Excerpt start
In approaching my interests in music, community, identity, and communication I find that I share very little in terms of perspective and concerns with those who have covered the same ground before me, whether in ethnomusicology, folklore, anthropology, sociology, sociolinguistics, communications theory, philosophy, or semiotics. The individual/community issue has been central to Folklore studies from Herder onwards, and I have certainly not sprung to these ideas like Aphrodite from the sea; but the dynamic of creative inter-connection which so intrigues me is usually applied on too individual or too general a level to quite get at the things I am inclined to explore. Ideas of rhetoric (persuasive communication), discourse (communication of social/cultural meanings), and signification (shared referential meaning) which are instrumental to my thinking are in scholarly literature usually employed in too restricted or too elaborate a fashion to meet my aims. Rhetoric and discourse are usually applied strictly to the textual or verbal, while the semiotic approach often intensifies the focus on language into a terminology fetish which I have no desire to encourage in myself. I want to examine how people use and respond to performative/expressive culture in forming, communicating, and often revising persuasive, meaningful definitions of membership and identity. This is a process that is enacted on many levels, from clothing to food to music to language or dialect, before one even gets to specific speech acts or texts. An attempt to schematize the process into symbol, sign, signifier and signified would shift attention away from the people who make and use the signs, while evaporating the issue of relationships which holds the center of my interests.

Although few scholars now can accept all of the implications of functionalist thinking, we are still influenced by aspects of the model. We still tend to think in terms of what something "does" in culture, or what something is "for", even if we no longer assume that everything people do is on some Freudian level "designed" to maintain unity and equilibrium (and stasis). I of course am no exception, in my decision to focus on music in terms of what it "does" in "systems" of identity and community. My "systems", however, are decidedly processual and not, I hope, the abstract entities or forces to which the functionalists tended to attribute much of human behavior. Although I share the functionalist idea of interdependencies within culture, as a child of my times and training I do not look for interdependent "parts" or "systems" of culture as if it were some organic thing of its own, but for the people who are at the heart of making meaning, and for the relationships that define them. Every "system" feeds into and is fed by every other, until it all becomes one huge dynamic process of inter-related human experience, eternally turning in on itself and back outward for renewal.
Excerpt end
Data records start
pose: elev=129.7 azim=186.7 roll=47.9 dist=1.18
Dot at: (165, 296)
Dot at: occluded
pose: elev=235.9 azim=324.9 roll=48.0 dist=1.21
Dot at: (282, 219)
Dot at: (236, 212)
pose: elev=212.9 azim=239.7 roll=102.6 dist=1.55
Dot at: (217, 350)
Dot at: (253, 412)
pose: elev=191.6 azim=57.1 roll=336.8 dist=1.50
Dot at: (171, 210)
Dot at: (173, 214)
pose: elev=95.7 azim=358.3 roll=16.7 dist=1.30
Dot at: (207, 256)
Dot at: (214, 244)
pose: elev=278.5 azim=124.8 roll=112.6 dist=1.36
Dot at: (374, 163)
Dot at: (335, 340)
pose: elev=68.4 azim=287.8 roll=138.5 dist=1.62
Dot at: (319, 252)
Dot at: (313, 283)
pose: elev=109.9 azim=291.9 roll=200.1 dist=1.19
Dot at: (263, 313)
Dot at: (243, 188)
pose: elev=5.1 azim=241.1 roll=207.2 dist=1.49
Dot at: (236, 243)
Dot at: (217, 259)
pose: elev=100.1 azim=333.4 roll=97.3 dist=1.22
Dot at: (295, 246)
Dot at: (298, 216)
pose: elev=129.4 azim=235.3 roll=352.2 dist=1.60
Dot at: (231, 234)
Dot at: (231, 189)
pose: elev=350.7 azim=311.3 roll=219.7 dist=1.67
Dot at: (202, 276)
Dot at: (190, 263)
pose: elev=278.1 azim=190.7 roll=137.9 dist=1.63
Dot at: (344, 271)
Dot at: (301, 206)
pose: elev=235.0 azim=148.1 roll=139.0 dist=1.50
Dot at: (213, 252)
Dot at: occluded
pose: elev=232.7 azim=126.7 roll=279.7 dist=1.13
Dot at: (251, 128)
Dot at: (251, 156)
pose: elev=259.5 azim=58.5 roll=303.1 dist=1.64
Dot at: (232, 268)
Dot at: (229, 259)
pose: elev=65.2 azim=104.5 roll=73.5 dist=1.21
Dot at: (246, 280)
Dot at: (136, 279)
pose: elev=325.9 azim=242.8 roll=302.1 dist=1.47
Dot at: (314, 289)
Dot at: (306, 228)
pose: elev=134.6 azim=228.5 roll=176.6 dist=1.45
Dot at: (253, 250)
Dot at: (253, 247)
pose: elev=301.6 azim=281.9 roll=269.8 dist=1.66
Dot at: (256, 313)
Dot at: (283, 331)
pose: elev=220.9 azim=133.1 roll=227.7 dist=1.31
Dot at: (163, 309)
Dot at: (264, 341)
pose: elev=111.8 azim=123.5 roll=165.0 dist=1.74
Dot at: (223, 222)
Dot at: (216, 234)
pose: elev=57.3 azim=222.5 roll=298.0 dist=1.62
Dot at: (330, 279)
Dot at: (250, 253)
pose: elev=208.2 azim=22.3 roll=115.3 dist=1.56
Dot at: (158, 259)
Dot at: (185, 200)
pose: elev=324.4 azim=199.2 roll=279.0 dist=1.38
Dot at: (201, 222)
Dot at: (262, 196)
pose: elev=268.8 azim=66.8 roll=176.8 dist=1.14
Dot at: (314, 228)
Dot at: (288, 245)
Data records end
_Task requirements_. Continue the essay on music, community, and identity, starting right after its last sentence. The rows come from a separate source and have no connection to the passage on music, community, and identity.

_Written answer_.
My interest in individuals in relationship is thwarted from two directions: from "the top", where focus is on the group or performance genre or even humanity as a whole and the search for universals (e.g., Levi-Straussian structuralism); and from "the bottom", where individual perception, experience, or identity begins and usually ends with the individual (e.g., Kenneth Burke's philosophy of rhetoric and identity, Peter Berger's phenomenology) or with individuals in contact (e.g., symbolic interactionism). While Burke, Berger, and the symbolic interactionists have provided me with some stimulating and fruitful ideas, I find I must cut my own path when I turn to what I think is the natural subject: individuals in relationship with each other --not the structures which are the sum of the individuals, nor the individuals alone or even one-on-one. Phenomenology presents me with a very satisfying base from which to set out, but I do not share all of its apparent aims.

I owe a debt to Kenneth Burke for elucidating rhetorical ideas related to identity and religion [Burke 1961, 1966], and to George Cheney for refining those ideas and applying them to the management of multiple identities from the perspective of the church [Cheney 1991]. And one cannot speak of frames and metamessages without acknowledging the work of Erving Goffman and Gregory Bateson. However, as I have emphasized, representation, communication, and the use of symbols are not exclusively verbal domains; my use of the phrase "community rhetoric" has to do with persuasions accomplished not only by words, but also communicated by a myriad messages ingrained in habit and ways of doing things as well as in explicitly expressive performances. The thickets of linguistic philosophy and semiotics are not my desired destination, nor a Geertzian thick description of culture as symbol-bearing text to distill and reconstruct. How does a community persuade its members that it exists, and what its (and therefore their) characteristics are? How does an individual express membership in that community? How do forms, styles, and habits of musical expression figure in the persuasions of identity and belonging? These are some of the questions I find intriguing.

When I add to these questions my interests in culture and faith in Christian communities (i.e., churches) I find I have even less ground on which to stand than I had thought, in terms of previous scholarship. Theologians certainly discuss language and message, and sometimes music; students of missions certainly discuss culture and communication, and sometimes music; scholars of religion certainly discuss identity/ethnicity and faith as well as the rhetoric of faith; scholars of church music certainly discuss the role of music and performance in worship and the origins of church music in styles prevailing in the secular world; but few discuss how people experience and express belonging within the church, or how the ideas of church identity and belonging are communicated, or how a church's sense of self relates to outside issues of identity, much less how music works in the whole process of persuasion or community rhetoric in the church.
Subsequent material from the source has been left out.